Before a proper investigation could be launched, Carpio and Vinzons-Magana were arrested in early July that same year. Initially detained without formal charges, the main basis of their arrest was revealed to be a presidential commitment order (PCO) issued by Ferdinand Marcos himself on June 26, supposedly on the grounds that their activities violated the Anti-Subversion Law (P.D. 885) and the production of propaganda pamphlets (P.D. 33). KMTD Vice Chair Luis General, Jr., leading the defense of Carpio and Vinzons-Magana, said he would question the authority of the office of Marcos to order the arrest, given that Martial Law had technically been lifted by January of 1981. With General, Jr.'s efforts and after widespread condemnation of their arrests, Carpio and Vinzons-Magana were released.

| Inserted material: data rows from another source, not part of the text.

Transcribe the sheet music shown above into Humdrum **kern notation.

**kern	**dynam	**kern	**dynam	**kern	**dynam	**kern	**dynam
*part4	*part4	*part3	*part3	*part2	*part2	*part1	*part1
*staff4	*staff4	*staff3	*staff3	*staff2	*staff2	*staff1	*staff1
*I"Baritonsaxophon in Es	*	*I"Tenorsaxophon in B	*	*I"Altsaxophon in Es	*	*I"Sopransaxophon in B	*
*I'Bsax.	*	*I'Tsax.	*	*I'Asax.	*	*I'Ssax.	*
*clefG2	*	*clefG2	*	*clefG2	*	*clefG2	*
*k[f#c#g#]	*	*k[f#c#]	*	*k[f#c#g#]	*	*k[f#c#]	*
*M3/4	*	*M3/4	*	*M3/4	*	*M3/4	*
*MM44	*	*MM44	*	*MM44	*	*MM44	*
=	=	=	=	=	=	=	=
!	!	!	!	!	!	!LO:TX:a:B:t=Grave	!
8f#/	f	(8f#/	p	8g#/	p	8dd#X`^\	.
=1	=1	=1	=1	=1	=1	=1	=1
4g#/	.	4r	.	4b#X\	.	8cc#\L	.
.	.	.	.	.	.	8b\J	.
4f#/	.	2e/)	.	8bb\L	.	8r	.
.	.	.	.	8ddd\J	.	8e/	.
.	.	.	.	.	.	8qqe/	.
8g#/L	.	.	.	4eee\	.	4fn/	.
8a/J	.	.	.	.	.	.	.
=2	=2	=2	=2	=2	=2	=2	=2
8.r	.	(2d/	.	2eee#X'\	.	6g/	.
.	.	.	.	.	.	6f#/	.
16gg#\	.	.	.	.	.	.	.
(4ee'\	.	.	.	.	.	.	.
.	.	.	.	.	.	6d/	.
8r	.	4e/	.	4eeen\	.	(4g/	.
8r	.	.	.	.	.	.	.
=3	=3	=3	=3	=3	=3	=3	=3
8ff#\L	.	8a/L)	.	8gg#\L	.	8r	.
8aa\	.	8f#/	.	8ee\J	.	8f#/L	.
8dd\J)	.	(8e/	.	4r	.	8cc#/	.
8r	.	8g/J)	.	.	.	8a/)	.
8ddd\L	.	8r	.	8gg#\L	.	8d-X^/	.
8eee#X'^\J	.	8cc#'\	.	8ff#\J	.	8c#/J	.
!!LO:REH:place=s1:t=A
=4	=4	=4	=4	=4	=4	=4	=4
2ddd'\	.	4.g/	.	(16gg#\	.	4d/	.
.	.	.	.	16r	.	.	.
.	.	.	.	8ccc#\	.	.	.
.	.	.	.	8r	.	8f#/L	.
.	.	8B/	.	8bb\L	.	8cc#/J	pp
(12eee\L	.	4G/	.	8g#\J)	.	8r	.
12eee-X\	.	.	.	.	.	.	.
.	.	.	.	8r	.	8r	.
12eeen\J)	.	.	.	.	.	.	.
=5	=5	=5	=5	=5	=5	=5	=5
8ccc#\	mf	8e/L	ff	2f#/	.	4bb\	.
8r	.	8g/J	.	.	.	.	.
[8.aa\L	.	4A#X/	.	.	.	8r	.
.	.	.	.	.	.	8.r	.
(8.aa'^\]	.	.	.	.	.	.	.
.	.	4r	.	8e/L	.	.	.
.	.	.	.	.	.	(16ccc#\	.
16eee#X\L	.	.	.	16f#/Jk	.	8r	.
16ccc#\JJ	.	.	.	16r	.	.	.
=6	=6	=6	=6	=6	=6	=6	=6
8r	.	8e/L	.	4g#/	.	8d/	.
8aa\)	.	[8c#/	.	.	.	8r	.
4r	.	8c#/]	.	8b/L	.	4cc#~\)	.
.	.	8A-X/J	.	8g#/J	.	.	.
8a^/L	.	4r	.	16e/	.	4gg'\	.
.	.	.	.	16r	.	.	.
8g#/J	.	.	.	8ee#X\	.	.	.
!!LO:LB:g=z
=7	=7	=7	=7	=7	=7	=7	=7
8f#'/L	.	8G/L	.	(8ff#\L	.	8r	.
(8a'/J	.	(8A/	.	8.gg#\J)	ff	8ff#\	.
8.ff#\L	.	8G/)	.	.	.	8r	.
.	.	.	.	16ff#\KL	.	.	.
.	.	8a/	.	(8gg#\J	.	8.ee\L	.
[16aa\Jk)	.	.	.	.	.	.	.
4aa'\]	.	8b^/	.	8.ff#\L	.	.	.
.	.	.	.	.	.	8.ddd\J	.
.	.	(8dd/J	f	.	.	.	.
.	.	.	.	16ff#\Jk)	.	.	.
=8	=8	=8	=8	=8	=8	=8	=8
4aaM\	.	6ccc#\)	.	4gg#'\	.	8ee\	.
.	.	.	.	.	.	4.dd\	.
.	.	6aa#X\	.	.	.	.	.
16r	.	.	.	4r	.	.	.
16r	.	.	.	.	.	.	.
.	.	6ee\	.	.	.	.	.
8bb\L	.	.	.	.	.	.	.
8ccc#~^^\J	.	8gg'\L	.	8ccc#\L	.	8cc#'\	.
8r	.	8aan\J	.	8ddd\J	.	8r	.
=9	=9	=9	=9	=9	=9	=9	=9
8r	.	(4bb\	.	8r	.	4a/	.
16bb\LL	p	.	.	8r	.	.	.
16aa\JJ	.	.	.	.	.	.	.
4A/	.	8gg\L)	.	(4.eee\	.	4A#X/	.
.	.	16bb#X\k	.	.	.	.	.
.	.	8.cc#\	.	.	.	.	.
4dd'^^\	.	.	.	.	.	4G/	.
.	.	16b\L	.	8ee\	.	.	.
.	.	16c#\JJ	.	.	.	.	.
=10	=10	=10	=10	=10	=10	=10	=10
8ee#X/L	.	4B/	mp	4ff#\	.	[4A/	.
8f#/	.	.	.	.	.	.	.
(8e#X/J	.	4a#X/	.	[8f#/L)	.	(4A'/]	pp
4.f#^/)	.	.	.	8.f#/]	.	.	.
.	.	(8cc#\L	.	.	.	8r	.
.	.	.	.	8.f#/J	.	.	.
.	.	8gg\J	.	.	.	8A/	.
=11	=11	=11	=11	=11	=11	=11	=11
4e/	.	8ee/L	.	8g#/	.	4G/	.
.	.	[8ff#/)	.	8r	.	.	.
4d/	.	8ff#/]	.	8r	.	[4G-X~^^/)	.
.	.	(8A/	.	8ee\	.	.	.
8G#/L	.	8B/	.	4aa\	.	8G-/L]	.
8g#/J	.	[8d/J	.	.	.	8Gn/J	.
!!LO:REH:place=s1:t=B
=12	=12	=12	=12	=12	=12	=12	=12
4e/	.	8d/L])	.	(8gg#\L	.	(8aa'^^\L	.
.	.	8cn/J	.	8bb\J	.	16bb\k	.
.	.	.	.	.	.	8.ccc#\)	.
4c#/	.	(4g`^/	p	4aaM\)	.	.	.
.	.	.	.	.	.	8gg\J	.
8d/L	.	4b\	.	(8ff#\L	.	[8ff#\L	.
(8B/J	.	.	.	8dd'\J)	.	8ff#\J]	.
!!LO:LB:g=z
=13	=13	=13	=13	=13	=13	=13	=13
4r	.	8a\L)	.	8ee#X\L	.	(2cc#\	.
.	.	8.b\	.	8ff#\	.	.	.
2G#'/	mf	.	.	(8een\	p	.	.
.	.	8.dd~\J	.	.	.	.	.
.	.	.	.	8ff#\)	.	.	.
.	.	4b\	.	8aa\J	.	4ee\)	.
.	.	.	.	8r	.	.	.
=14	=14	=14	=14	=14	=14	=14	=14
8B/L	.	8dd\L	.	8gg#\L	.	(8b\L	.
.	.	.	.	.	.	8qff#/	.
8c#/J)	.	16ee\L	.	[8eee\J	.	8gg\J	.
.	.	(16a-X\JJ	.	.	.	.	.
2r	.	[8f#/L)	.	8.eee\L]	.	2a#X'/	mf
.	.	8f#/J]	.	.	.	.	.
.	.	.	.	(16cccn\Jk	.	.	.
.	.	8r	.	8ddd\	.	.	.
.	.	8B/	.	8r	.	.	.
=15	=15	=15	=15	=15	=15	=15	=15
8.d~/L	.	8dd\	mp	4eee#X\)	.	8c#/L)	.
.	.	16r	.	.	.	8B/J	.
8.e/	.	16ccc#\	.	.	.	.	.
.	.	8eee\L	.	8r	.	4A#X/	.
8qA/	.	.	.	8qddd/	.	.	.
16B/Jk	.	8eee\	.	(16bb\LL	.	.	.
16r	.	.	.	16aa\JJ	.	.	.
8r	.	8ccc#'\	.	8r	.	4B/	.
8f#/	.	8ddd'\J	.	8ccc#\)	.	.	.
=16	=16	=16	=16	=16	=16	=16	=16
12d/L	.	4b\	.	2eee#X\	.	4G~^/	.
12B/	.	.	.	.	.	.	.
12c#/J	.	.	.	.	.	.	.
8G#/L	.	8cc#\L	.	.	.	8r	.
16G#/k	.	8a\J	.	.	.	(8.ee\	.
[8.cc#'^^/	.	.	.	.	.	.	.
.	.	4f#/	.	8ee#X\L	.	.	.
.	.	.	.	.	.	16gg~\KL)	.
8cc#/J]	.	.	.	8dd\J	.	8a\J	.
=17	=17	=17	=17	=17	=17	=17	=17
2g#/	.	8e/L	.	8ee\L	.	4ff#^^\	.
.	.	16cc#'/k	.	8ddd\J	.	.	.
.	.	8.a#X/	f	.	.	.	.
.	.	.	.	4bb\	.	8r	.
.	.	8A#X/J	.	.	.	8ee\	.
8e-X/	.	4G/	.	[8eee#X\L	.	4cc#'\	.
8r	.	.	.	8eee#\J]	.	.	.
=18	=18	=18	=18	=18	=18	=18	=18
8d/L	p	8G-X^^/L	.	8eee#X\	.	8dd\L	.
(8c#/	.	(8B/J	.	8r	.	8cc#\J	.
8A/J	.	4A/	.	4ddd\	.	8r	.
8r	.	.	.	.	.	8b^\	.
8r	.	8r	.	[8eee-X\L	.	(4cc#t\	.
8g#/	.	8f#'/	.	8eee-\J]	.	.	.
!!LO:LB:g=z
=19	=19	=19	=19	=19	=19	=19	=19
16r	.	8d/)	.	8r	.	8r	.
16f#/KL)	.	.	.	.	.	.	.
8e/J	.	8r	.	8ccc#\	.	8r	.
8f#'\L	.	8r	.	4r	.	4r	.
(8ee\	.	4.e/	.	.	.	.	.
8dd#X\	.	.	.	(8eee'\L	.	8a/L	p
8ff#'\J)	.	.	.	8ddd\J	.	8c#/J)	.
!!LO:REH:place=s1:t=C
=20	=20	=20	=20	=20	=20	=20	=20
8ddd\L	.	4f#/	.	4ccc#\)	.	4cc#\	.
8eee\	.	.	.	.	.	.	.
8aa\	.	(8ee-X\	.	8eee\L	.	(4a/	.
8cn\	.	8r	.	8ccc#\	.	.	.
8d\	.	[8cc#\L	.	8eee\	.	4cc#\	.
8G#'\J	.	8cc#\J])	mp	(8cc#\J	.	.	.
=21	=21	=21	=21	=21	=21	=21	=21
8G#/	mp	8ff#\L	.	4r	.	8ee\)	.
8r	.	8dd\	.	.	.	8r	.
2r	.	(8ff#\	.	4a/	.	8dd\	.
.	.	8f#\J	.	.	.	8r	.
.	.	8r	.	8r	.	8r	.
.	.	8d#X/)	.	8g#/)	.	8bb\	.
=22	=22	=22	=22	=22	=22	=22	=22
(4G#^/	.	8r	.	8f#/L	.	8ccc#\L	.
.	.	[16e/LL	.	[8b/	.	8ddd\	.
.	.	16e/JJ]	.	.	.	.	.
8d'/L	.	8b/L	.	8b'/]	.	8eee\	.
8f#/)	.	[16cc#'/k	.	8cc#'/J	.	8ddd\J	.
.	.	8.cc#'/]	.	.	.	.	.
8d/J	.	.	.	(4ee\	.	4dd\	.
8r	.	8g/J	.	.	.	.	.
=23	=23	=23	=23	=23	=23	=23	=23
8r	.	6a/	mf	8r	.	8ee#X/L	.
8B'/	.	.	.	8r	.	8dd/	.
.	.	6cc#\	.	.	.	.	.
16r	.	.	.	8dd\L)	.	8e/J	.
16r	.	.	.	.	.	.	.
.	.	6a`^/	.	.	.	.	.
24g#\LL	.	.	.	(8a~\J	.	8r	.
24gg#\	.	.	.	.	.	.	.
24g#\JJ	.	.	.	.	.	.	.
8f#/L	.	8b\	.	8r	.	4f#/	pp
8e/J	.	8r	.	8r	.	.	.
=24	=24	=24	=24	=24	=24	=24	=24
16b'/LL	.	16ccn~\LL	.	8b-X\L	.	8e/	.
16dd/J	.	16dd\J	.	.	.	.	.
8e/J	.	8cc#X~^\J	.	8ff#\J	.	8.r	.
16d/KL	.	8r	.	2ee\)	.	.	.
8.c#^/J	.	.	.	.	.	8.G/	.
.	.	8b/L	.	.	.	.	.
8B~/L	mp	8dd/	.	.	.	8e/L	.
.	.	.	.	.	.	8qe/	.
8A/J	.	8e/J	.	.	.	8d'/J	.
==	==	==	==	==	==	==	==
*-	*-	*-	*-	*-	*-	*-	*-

An investigation, conducted by the Ministry of Defense's Human Rights Committee, headed by Jose M. Crisol, exonerated the suspected perpetrators. Records would later show that, even though an informations for murder and attempted murder was filed and the accused were subpoenaed to submit controverting evidence, they never appeared. The warrant lapsed, and the case was ultimately archived on March 23, 1998, by the Regional Trial Court of Camarines Norte.

== Victims ==
Four of those killed have since been honored by having their names engraved on the Wall of Remembrance at the Bantayog ng mga Bayani memorial:

- Jose Esteban Alcantara,
- Rogelio Salayon Guevarra,
- Elmer Lis Lagarteja, and
- Benjamen Buena Suyat.

Unconfirmed reports have suggested that two other protesters—Rosita Arcega, aged 30, and Ernesto Encinas, aged 25—died from their wounds some weeks later, but documentation of events from that period is very scarce.

== In popular culture ==
In an oil painting by social realist painter Gene de Loyola, the Daet Massacre is compared to later violent dispersals of protesting farmers, most notably those at Hacienda Luisita on November 16, 2004.